** Opening TEXT PASSAGE block **
Spain’s unemployment rate fell to the lowest since the end of 2011 in the third quarter as its economy turned into one of the fastest-growing in the euro region.
Joblessness fell to 23.7 percent in the three months through September from 24.5 percent in the previous quarter, Spain’s national statistics institute INE said in Madrid today. The economy grew 0.5 percent in the period, the Bank of Spain predicts.
“I won’t be satisfied till unemployment declines substantially,” Prime Minister Mariano Rajoy said in a speech today in Bruges, Belgium.
Rajoy, whose four-year term ends next year, eased laws on
firing and wage cuts in 2012 to encourage companies to hire. Still, unemployment remains the second-highest in the European Union after Greece even as the Spanish economy has completed its first full year of growth since 2008.
“It’ll take the economy about eight years to recover pre-crisis job levels,” said Diego Trivino, an analyst at Intermoney Valores in Madrid. “Unemployment will remain high and close to 18 percent for the next five years.”
Economists surveyed by Bloomberg News forecast a decline in joblessness to 24.1 percent in the third quarter.
GDP Estimate
The Bank of Spain estimated growth in the euro area’s fourth-largest economy slowed to 0.5 percent in the third quarter from 0.6 percent in the second, according to preliminary data published in its monthly bulletin today. INE’s first estimate is due on Oct. 30.Downside risks have increased in recent months due to deteriorating growth prospects around the world, and in particular in the euro region, the central bank said. Still, it confirmed its growth forecasts of 1.3 percent for 2014 and 2 percent for 2015.
** Closing TEXT PASSAGE block **
** Opening STUDY MATERIAL block **
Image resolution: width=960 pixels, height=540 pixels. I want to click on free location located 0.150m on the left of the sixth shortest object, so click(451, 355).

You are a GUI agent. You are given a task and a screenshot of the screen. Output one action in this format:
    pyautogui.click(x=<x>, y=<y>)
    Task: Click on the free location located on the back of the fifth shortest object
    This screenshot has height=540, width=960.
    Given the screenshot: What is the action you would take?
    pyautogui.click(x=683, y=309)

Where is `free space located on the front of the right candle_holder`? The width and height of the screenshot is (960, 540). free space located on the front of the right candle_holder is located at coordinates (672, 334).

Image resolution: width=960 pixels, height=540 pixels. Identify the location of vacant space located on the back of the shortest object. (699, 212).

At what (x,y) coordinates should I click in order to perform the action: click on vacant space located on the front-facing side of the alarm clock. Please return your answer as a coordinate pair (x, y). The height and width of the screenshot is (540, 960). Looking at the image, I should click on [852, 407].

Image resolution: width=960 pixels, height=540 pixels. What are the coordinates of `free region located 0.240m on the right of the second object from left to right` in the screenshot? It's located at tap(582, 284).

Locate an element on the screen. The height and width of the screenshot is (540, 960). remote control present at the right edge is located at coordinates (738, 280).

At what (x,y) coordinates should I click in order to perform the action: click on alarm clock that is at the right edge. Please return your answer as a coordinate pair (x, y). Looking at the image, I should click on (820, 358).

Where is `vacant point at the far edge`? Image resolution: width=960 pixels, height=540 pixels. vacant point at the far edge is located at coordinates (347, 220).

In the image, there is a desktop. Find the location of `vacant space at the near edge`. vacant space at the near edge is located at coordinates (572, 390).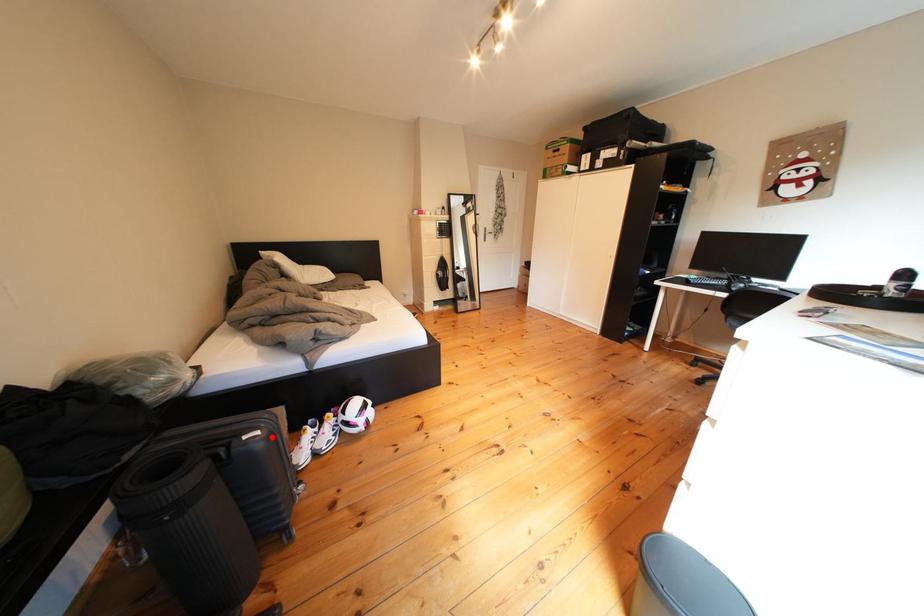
** Closing STUDY MATERIAL block **
TASKS TO COMPLETE =
1. From the article on Spain's unemployment, reproduce the passage that begins at the words "Rajoy, whose four-year" and ends after the words "growth since 2008.".
2. Write the next part of the article on Spain's unemployment, picking up after its final sentence.
You can leave the items aside, since none of them are needed here.

ANSWER SECTION =
1.
Rajoy, whose four-year term ends next year, eased laws on
firing and wage cuts in 2012 to encourage companies to hire. Still, unemployment remains the second-highest in the European Union after Greece even as the Spanish economy has completed its first full year of growth since 2008.

2.
Rajoy’s government is relying on economic growth to reduce joblessness. It predicts the rate will drop to 22.9 percent next year, compared with a record 26.1 percent in 2013, when the economy shrank 1.2 percent.
“In the mid-term, unemployment will continue to decline,” said Giovanni Zanni, an economist at Credit Suisse Securities in London. “The pace is fairly quick given the growth levels. There are good reasons, employment increasing, as well as bad ones, people leaving the Spanish labor force, though the good ones probably exceed the bad ones.”
Government Debt
The number of jobs rose 1.59 percent from a year ago in the third quarter, INE data released today show. In seasonally adjusted terms, job creation increased from the previous three months, marking the fourth straight quarterly gain.While the government’s debt load is set to hit 100 percent of gross domestic product next year, compared with 40 percent before the downturn in 2006, its borrowing costs have dropped to record lows this year.
That progress is at risk after a rout in Greek bonds last week sent yields to the highest in over two years, with the selloff infecting nations from Ireland to Spain and its Iberian neighbor Portugal.
The yield on Spain’s 10-year benchmark bonds stood at 2.21 percent at 3 p.m. Madrid time, while the spread with similar dated German bonds was at 132 basis points. The Ibex-35 index of leading companies has dropped about 5 percent in the past month.